|
Young Brunette Girl In The Park In The Winter
|
The world's first public park is claimed to be la Alameda de Hércules, in Seville. It is a promenaded public mall, urban garden and park built in 1574, within the historic center of Seville. It is located between the river Guadalquivir and the Macarena neighborhood. Other early parks include the City Park, in Budapest, Hungary, which was property of the Batthyány family. In 1808 an Imperial law converted it to the English style. Some years later the Count Batthyány ordered that it should be established as a public park. The earliest purpose built public park, although financed privately, was Princes Park in the Liverpool suburb of Toxteth. This was laid out to the designs of Joseph Paxton from 1842 and opened in 1843. The land on which the park was built was purchased by Richard Vaughan Yates, an iron merchant and philanthropist, in 1841 for £50,000. The creation of Princes Park showed great foresight and introduced a number of highly influential ideas. First and foremost was the provision of open space for the benefit of townspeople and local residents within an area that was being rapidly built up. Secondly it took the concept of the designed landscape as a setting for the suburban domicile, an idea pioneered by John Nash at Regent’s Park, and re-fashioned it for the provincial town in a most original way. Nash’s remodelling of St James’s Park from 1827 and the sequence of processional routes he created to link The Mall with Regent’s Park completely transformed the appearance of London’s West End. With the establishment of Princes Park in 1842, Joseph Paxton did something similar for the benefit of a provincial town, albeit one of international stature by virtue of its flourishing mercantile contingent. Liverpool had a burgeoning presence on the scene of global maritime trade before 1800 and during the Victorian era its wealth rivalled that of London itself.
The form and layout of Paxton’s ornamental grounds, structured about an informal lake within the confines of a serpentine carriageway, put in place the essential elements of his much imitated design for Birkenhead Park. The latter was commenced in 1843 with the help of public finance and deployed the ideas he pioneered at Princes Park on a more expansive scale. Frederick Law Olmstead visited Birkenhead Park in 1850 and praised its qualities.
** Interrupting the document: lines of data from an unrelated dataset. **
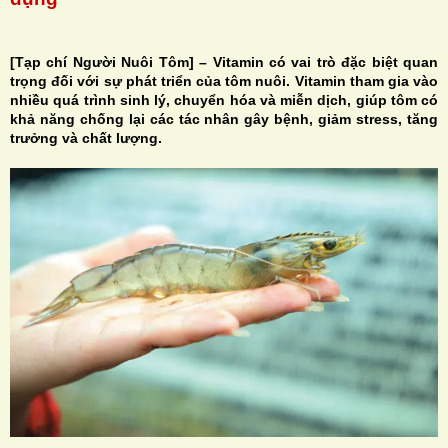
[Tạp chí Người Nuôi Tôm] – Vitamin có vai trò đặc biệt quan
trọng đối với sự phát triển của tôm nuôi. Vitamin tham gia vào
nhiều quá trình sinh lý, chuyển hóa và miễn dịch, giúp tôm có
H
khả năng chống lại các tác nhân gây bệnh, giảm stress, tăng
trưởng và chất lượng.
N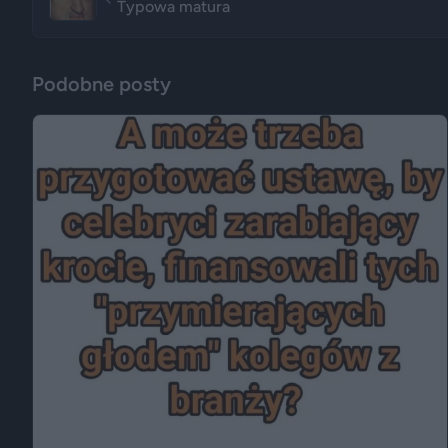
Typowa matura
Podobne posty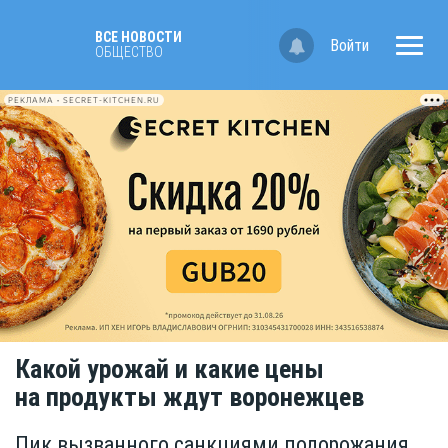
ВСЕ НОВОСТИ
Войти
ОБЩЕСТВО
РЕКЛАМА • SECRET-KITCHEN.RU
Какой урожай и какие цены
на продукты ждут воронежцев
Пик вызванного санкциями подорожания,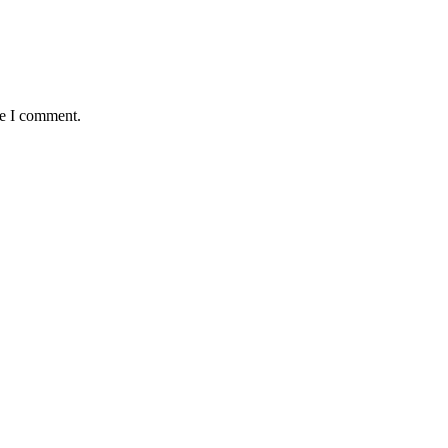
me I comment.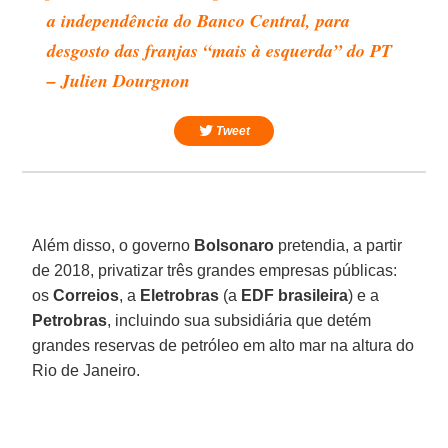
a independência do Banco Central, para
desgosto das franjas “mais à esquerda” do PT
– Julien Dourgnon
Tweet
Além disso, o governo
Bolsonaro
pretendia, a partir
de 2018, privatizar três grandes empresas públicas:
os
Correios
, a
Eletrobras
(a
EDF
brasileira
) e a
Petrobras
, incluindo sua subsidiária que detém
grandes reservas de petróleo em alto mar na altura do
Rio de Janeiro.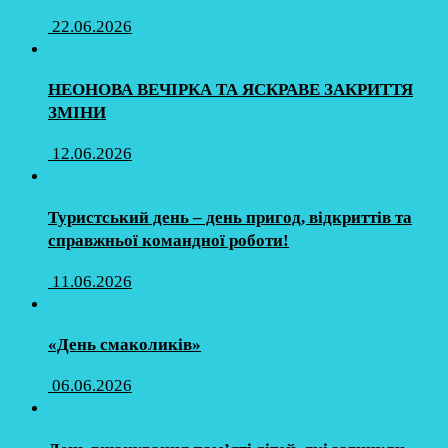
22.06.2026
НЕОНОВА ВЕЧІРКА ТА ЯСКРАВЕ ЗАКРИТТЯ
ЗМІНИ
12.06.2026
Туристський день – день пригод, відкриттів та
справжньої командної роботи!
11.06.2026
«День смаколиків»
06.06.2026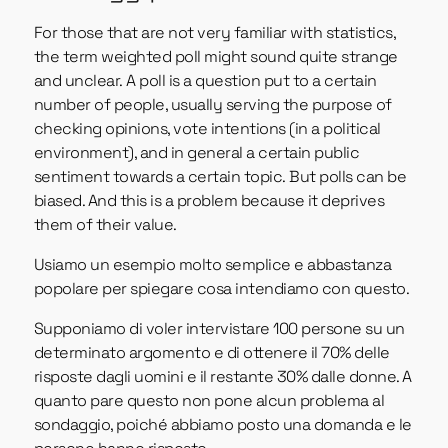
For those that are not very familiar with statistics,
the term weighted poll might sound quite strange
and unclear. A poll is a question put to a certain
number of people, usually serving the purpose of
checking opinions, vote intentions (in a political
environment), and in general a certain public
sentiment towards a certain topic. But polls can be
biased. And this is a problem because it deprives
them of their value.
Usiamo un esempio molto semplice e abbastanza
popolare per spiegare cosa intendiamo con questo.
Supponiamo di voler intervistare 100 persone su un
determinato argomento e di ottenere il 70% delle
risposte dagli uomini e il restante 30% dalle donne. A
quanto pare questo non pone alcun problema al
sondaggio, poiché abbiamo posto una domanda e le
Indeed Paxton is widely credited as having been one of the principal influences on Olmstead and Calvert’s design for New York’s Central Park of 1857.
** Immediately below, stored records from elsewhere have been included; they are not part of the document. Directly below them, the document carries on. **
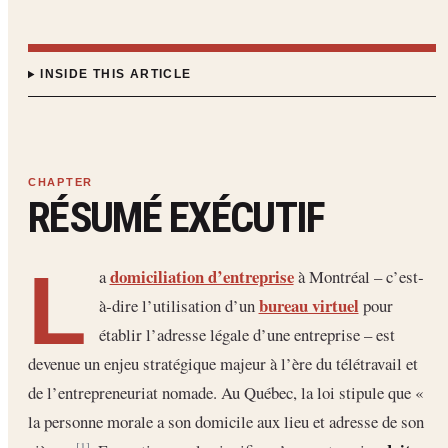
INSIDE THIS ARTICLE
RÉSUMÉ EXÉCUTIF
L
domiciliation d’entreprise
a
à Montréal – c’est‐
bureau virtuel
à‐dire l’utilisation d’un
pour
établir l’adresse légale d’une entreprise – est
devenue un enjeu stratégique majeur à l’ère du télétravail et
de l’entrepreneuriat nomade. Au Québec, la loi stipule que «
la personne morale a son domicile aux lieu et adresse de son
[1]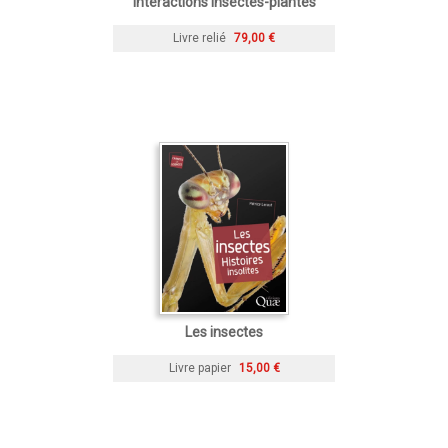
Interactions insectes-plantes
Livre relié
79,00 €
Les insectes
Livre papier
15,00 €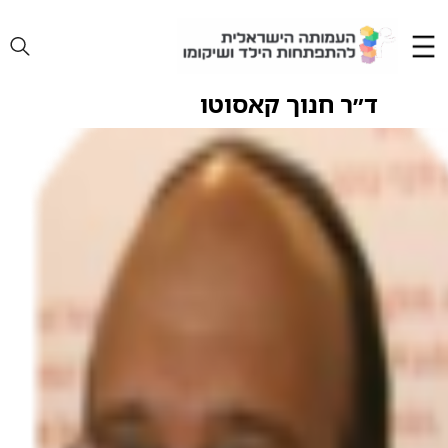
Ski
t
conten
ד״ר חנוך קאסוטו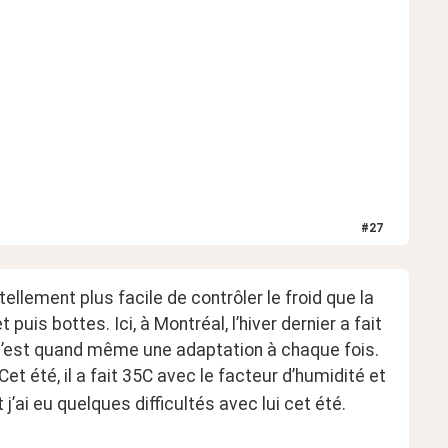
#
27
 tellement plus facile de contrôler le froid que la 
uis bottes. Ici, à Montréal, l’hiver dernier a fait 
 c’est quand même une adaptation à chaque fois. 
 été, il a fait 35C avec le facteur d’humidité et 
j’ai eu quelques difficultés avec lui cet été.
Another early public park is the Peel Park, Salford, England opened on 22 August 1846. Another possible claimant for status as the world's first public park is Boston Common (Boston, Massachusetts, USA), set aside in 1634, whose first recreational promenade, Tremont Mall, dates from 1728. True park status for the entire common seems to have emerged no later than 1830, when the grazing of cows was ended and renaming the Common as Washington Park was proposed (renaming the bordering Sentry Street to Park Street in 1808 already acknowledged the reality).
Parks can be divided into active and passive recreation. Active recreation is that which require intensive development and often involves cooperative or team activity, including playgrounds, ball fields and skateparks. Passive recreation is that which emphasizes the open-space aspect of a park and which involves a low level of development, including picnic areas and trails.